I promise you though, get in their head that big brother is watching from now on. Sort of the ‘Smile you’re on camera’ approach and watch the usage drop. It’s almost comical and will save you a bunch of time.
1 Spice up
It is Cisco equipment that we are using Jordan W, however, I cannot log into the routers themselves as they are handled by our ISP. Please can you show me the netflow configuration that I need?
This guy runs through the setup of netflow on Cisco IOS. Just make sure to have it set for the correct direction you wish to collect data on (ingress, egress).
sheldonbeer
(Sheldon9401)
November 12, 2014, 12:28pm
10
Hi There,
We had the same issue a few month back . Dropped in an Untangle Firewall in bridge mode - Used the Bandwidth monitor on a 14 day trial _ More than enough time to figure out who the culprit is . After one day I was able to exactly see who used what amount of bandwidth on the reports which was a nice indication. Then when the internet was slow I went to the untangle box(Gui interface) had a look @ current bandwidth flow and could Identify who using the internet at that moment. We still use the untangle server - All the free apps and I’m still able to get the bandwidth monitor report even though the trial expired - Just not able to see the live info anymore.
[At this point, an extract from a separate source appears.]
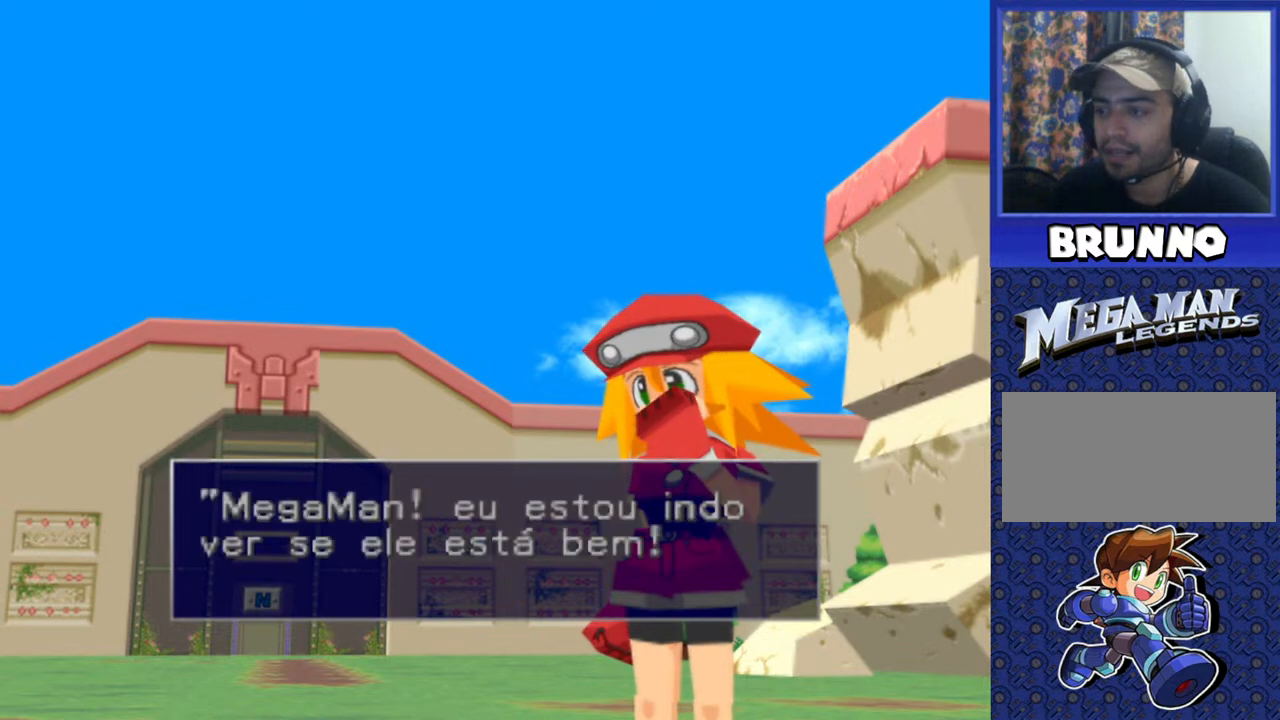
{"buttons": [], "events": []}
I turned off the spam and phishing monitors as this caused some email issues - I’m only running the web filter , Firewall and captive app @ the moment.
Untangle is very easy to install - Download the OS from their website and install on a old box with 2 nic’s in .Update the Apps and connect between your LAN and Gateway router and Bob’s your Uncle.
Hope this helps.
PS Found the culprit before I left work the same day & blocked him with the Firewall
1 Spice up
I’ve got no access to the routers as they’re managed by our ISP.
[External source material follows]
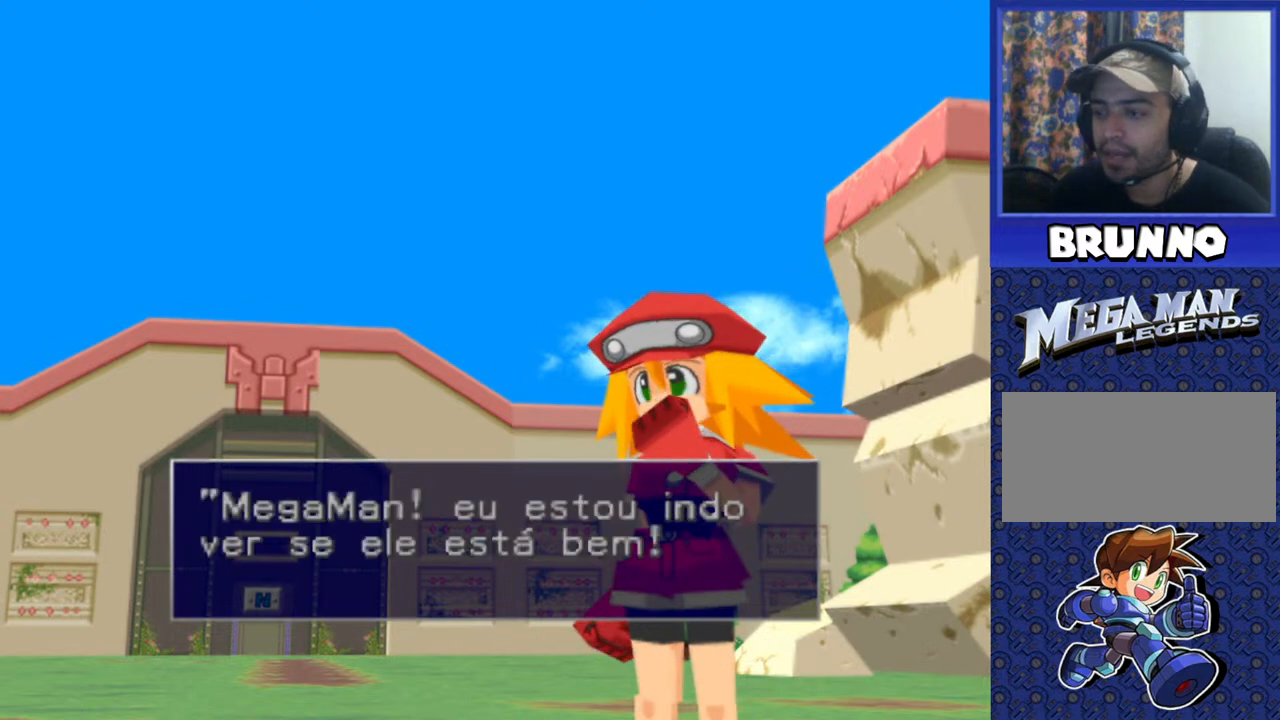
{"buttons": [], "events": []}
How many seats do you have on the network compared to available bandwidth ?
I don’t have that information to hand. Also, I tried using the switches instead of the routers on SolarWinds and still cannot get any data on the graphs for current traffic.
www.speedtest.net Just to see what you’re working with (?) What’s the download / upload? Are you getting what you’re paying for ?
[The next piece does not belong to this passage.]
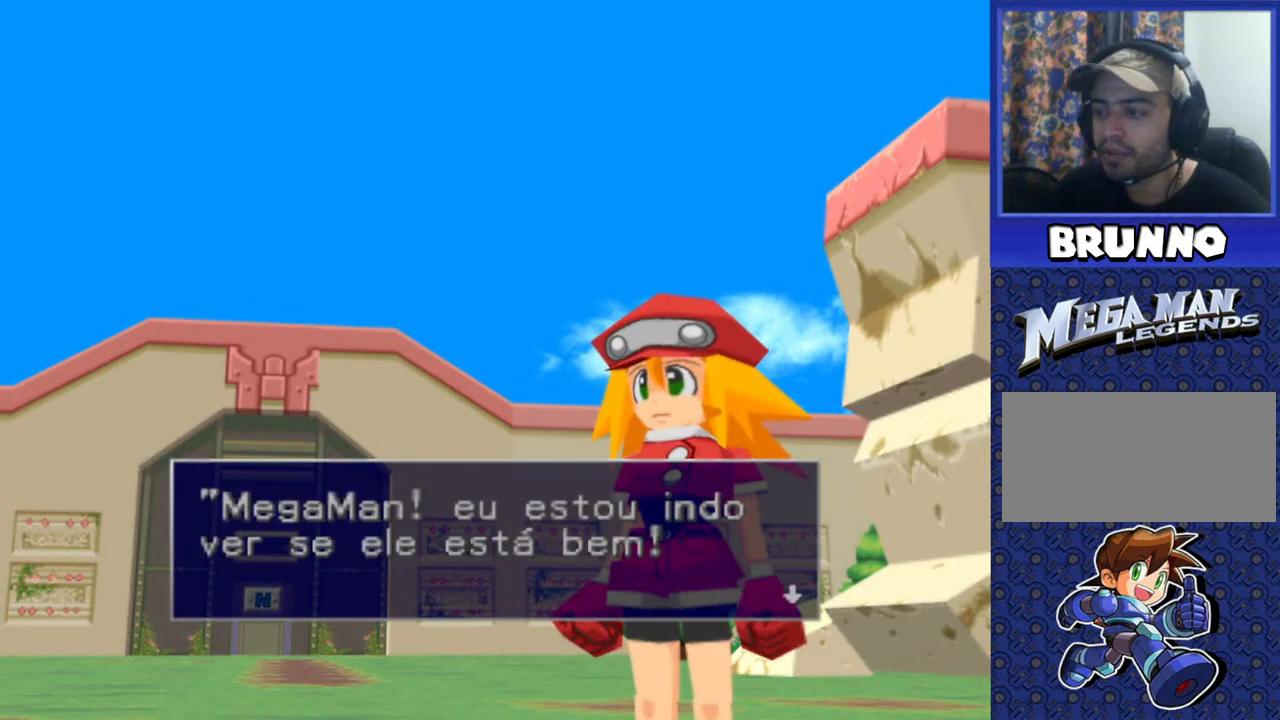
{"buttons": [], "events": []}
Speedtest will just hoard the remainder of the network, with how little we’ve got I’d rather not use that. We know the speed is due to someone hoarding the network, we just need to find out who.
I still think untangle will solve your issue the quickest . You don’t need any Switch or Gateway passwords. Just plug and play.
Put the untangle between your pc and the router to test.
Unfortunately we don’t have access to the Firewall either. Will that make a difference when trying to use Untangle?
Nope - Untangle has it’s own firewall App built in if you want to use it - That’s what I mean’t by using the firewall to block the culprit (I used untangles Firewall)
Security, Visibility & Control NG Firewall is an award-winning unified threat management solution trusted by over 40,000 customers around the world. From content filtering to advanced threat protection, VPN connectivity to application-based...
It says that it will need a dedicated machine to run on, we don’t have a spare machine that we can use for that.
It could be a number of things:
Infected PC(s)
Someone downloading / streaming ( I found a guy downloading p0rn movies one time, some guy hosting a gaming server under his desk, etc… people are crazy )
a loop in the patch cables
rouge switch somewhere
Etc, etc. .
I know it’s goofy man, but in all seriousness maybe the scary email from management would be a good place to start. It would open up a little room for you to at least troubleshoot the problem without completely bringing the network to it’s knees.